Optimize existing table operations to use indexes where possible
Add new methods to select table rows based on column values

Unify and improve file handling

Suggested Mentor(s): Michael Droettboom

Difficulty: Intermediate to Expert

Astronomy knowledge needed: none

Programming skills: Python, Unix features

Description

We have a number of packages that read and write data to files and file-like objects. While there was some initial effort to unify this code in get_readable_fileobj and others, in general each package is handling its own file I/O. This sort of code is notoriously difficult to get right across versions of Python and the different platforms we support, so it would be beneficial to remove this duplication. This also means that some features, such as gzip handling or URL handling, are not universally available or inconsistent across packages. Once this is unified, we can move on to some more advanced features that don’t exist anywhere in astropy, such as HTTP Range fetching (see astropy/#3446, and OS-level file locking to make multiprocessing applications that write to files more robust.

Implement missing astropy.modeling functionality

Suggested Mentor(s): Christoph Deil

Difficulty: Intermediate to expert

Astronomy knowledge needed: Basic

Programming skills: Python

Description

Implement some basic features are still missing in the astropy.modeling package:

Fit parameter errors (symmetric and profile likelihood)
Poisson fit statistic
PSF-convolved models
model parameter and fit result serialisation, e.g. to YAML or JSON or XML (e.g. some astronomers use XML)

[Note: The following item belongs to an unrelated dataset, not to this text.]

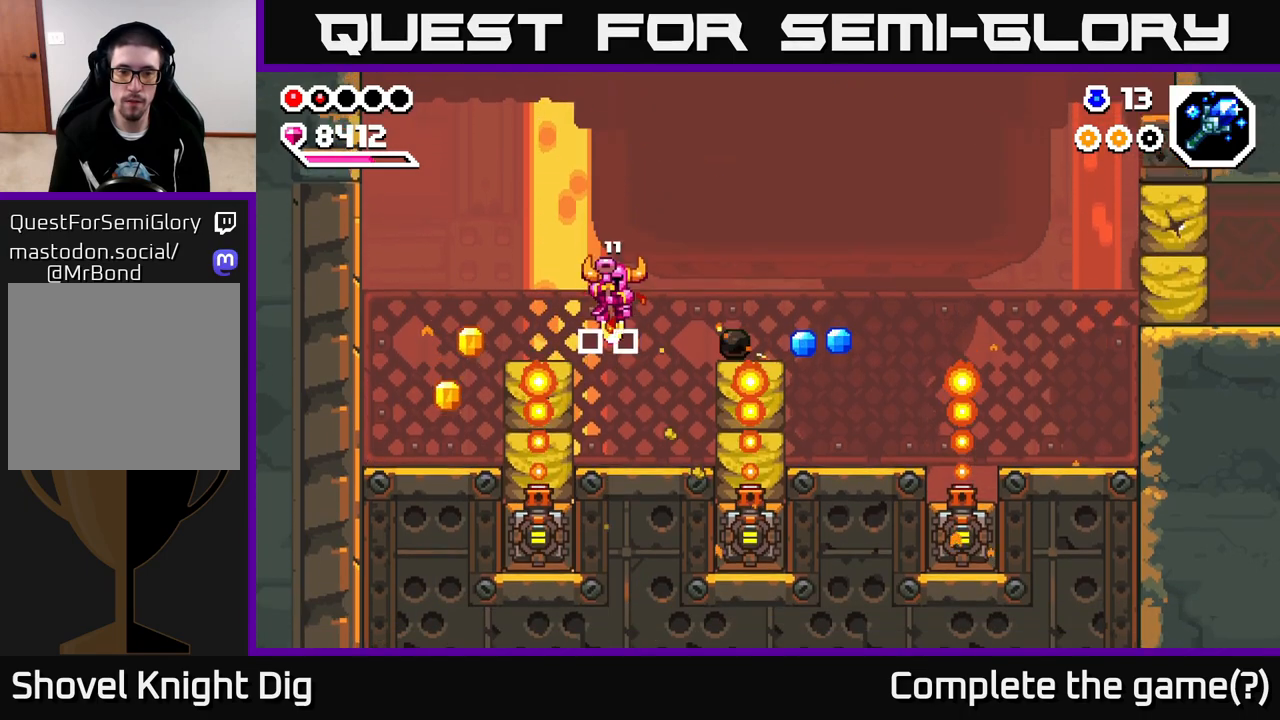
{"buttons": ["A"], "left_stick": "center", "right_stick": "center", "events": [[33, "left_stick", "center"], [233, "left_stick", "right"], [350, "left_stick", "center"], [450, "A", "down"]]}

For the parameter error and Poisson fit statistic part some statistics background is needed, as well as interest in discussing and finding a good API for these things.

An optional fun application at the end of this project (if model and fit result serialisation is implemented) could be to develop an interactive image fitting GUI (e.g. with IPython widgets in the web browser) for common 2D Astropy models, showing data, model and residual images and letting the user adjust model parameters and display fit statistics and results interactively.

Implement framework for handling velocities and velocity transforms in astropy.coordinates

Suggested Mentor(s): Adrian Price-Whelan & Erik Tollerud

Difficulty: Intermediate to Expert

Astronomy knowledge needed: understanding of coordinate transformations, some knowledge of astronomical coordinate systems would be useful

Programming skills: Python

Description

The coordinates subpackage currently only supports transforming positional coordinates, but it would be useful to develop a consistent framework for also transforming velocities (e.g., proper motion to proper motion, or proper motion to cartesian) with full support for barycentric, galactocentric, and LSR motion. This project could be:

working with us to develop a consistent API for handling velocities within coordinates,
developing a trial implementation of an API,
actually doing core development to implement the new features, or
some combination of all of the above.

Implement Public API for ERFA

Suggested Mentor(s): Erik Tollerud

Difficulty: Intermediate to Expert

Astronomy knowledge needed: None required, but may be helpful for understanding ERFA functionality

Programming skills: Python, Cython, C

Description

Some of the major functionality for Astropy uses the ERFA C library (adapted from the IAU SOFA library) as the back-end for computational “heavy-lifting”. Members of the community have expressed a desire to use this lower-level python wrapper around ERFA for other purposes that may not be directly relevant for Astropy. So this project would involve making the necessary changes to make the ERFA python API public. This includes:

Getting the documentation up to the astropy standard (currently it is mostly auto-generated verbatim from the C comments).
Implementing a more complete test suite for the python side of the code.
Possibly moving it to a separate package as part of the liberfa GitHub organization. This would also include making the necessary changes to ensure everything continues to work in Astropy.
Any other steps necessary to ensure the resulting package (or sub-package of Astropy) is stable and relatively easy to use.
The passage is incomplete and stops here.